Former EE Times editor Brian Fuller recaps a spontaneous debate between semiconductor panelists regarding what field your children are studying.
It's a touchy subject among engineers. Most of us still love engineering. But, we may have seen career frustrations, especially in the aftershocks of the .com bubble bursting. In America, there's the sense that some small percentage of engineers do fantastically well if they join the right start-up, but most enjoy an above-average though not large lifestyle. It seems like the folks doing really well and making it look easy are the lawyers and MBAs.
Brian presents the two points of view in Greeley's Ghost: Panel dispatches. Peggy the EDA analyst has kids studing hard sciences -- good for her. Jack Harding, former Cadence CEO, has kids studying Liberal Arts. Fair enough (as long as it's a "respectable" Liberal Art ;-). But what I found interesting was his justification:
It's where you sit in the value chain that makes the difference." IBM, he argues, doesn't make money on its technology development. It makes money taking other people's technology and finding ways to make profit on it.
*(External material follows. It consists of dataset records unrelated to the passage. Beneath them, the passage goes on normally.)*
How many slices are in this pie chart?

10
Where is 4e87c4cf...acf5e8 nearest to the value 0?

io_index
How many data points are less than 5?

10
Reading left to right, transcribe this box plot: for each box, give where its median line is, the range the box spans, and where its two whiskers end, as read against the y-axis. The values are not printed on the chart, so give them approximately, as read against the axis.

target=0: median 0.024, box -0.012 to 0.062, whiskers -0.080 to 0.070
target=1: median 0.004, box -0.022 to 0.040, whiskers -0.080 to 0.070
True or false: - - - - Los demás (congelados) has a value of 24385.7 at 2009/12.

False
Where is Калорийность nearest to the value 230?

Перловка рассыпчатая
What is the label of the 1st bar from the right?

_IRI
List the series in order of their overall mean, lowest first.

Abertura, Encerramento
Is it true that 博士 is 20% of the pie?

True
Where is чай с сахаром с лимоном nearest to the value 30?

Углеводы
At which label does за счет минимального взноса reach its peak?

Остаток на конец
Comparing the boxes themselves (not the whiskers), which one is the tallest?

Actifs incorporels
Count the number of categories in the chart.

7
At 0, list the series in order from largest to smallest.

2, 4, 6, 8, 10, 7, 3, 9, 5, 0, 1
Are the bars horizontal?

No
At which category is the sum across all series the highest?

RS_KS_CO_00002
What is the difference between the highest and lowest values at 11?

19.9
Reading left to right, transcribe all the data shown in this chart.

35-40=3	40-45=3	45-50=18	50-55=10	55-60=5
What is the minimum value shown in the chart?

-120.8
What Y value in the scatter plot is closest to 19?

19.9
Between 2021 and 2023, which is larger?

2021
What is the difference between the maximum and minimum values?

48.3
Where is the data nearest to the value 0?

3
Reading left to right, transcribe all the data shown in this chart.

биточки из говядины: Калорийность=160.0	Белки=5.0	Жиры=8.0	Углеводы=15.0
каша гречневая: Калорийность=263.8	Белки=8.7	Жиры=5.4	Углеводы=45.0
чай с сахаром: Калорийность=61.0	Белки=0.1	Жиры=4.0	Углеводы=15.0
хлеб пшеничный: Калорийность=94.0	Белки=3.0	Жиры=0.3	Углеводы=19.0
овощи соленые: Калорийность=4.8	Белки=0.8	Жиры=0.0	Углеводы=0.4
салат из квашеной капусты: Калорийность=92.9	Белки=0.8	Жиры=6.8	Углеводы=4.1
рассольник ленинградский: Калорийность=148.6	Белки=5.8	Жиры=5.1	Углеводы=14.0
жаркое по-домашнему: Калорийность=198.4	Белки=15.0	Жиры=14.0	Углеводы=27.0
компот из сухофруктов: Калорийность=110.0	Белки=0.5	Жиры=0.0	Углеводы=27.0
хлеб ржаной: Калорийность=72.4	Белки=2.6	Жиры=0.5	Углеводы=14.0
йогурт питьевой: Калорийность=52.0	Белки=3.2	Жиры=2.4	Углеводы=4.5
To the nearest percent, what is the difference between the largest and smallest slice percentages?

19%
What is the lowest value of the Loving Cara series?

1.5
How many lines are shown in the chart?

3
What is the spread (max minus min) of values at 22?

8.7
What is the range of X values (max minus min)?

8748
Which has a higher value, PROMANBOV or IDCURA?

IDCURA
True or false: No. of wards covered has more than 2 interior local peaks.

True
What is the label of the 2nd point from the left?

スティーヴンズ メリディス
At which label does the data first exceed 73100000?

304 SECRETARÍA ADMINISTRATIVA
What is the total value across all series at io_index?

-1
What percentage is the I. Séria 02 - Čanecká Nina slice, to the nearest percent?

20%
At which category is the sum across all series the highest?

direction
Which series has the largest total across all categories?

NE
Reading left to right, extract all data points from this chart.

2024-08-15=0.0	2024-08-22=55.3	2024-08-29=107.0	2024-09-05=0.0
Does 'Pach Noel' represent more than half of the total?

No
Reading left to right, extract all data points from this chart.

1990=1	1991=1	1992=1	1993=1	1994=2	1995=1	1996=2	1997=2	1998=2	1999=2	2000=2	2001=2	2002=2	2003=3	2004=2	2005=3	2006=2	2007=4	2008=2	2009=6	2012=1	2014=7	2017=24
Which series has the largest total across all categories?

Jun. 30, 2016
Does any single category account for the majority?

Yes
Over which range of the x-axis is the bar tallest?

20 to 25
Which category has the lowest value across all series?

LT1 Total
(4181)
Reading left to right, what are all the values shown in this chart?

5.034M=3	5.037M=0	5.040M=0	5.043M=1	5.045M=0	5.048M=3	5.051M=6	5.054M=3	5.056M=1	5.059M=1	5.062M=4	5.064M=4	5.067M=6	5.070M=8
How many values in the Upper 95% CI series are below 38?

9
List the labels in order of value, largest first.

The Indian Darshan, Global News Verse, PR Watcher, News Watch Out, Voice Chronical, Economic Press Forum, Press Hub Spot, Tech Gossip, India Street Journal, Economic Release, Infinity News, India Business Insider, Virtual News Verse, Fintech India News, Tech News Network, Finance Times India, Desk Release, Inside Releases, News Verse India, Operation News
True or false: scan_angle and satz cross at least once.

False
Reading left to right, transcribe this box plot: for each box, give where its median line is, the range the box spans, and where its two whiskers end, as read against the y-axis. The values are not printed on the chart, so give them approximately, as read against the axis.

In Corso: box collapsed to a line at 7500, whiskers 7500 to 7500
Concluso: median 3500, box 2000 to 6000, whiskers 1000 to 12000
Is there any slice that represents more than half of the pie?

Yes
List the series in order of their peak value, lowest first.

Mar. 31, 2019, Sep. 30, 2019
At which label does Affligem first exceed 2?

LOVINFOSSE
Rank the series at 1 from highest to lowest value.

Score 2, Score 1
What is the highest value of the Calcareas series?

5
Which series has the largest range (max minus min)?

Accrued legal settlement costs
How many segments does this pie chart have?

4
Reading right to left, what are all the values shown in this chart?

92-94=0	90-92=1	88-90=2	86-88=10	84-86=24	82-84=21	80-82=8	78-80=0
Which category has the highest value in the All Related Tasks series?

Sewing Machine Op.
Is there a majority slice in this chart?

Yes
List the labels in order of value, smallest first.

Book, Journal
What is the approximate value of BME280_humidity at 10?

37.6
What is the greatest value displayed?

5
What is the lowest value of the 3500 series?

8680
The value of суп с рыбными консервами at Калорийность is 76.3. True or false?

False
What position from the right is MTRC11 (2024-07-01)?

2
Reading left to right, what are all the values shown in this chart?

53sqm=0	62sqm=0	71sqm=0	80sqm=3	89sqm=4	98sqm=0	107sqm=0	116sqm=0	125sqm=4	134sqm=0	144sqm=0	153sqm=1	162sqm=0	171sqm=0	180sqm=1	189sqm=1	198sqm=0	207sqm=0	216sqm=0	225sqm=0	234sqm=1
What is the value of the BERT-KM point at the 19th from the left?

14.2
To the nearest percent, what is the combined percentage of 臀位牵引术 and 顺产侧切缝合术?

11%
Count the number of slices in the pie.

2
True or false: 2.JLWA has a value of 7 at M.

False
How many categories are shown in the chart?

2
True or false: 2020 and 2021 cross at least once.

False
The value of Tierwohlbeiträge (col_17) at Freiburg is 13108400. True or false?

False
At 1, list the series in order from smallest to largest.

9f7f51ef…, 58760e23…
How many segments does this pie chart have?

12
It's hiring not engineers but liberal arts and business people. In housing, he added, the contractor takes the risk and gets the margin. The plumbers, framers and electricians he hires (you can't build the house without 'em!) get an hourly wage.
Grudgingly, I'd have to admit there's truth to this. But it's really more of a justification of the value of an executive over an individual contributor. And who says that executives can't be engineers?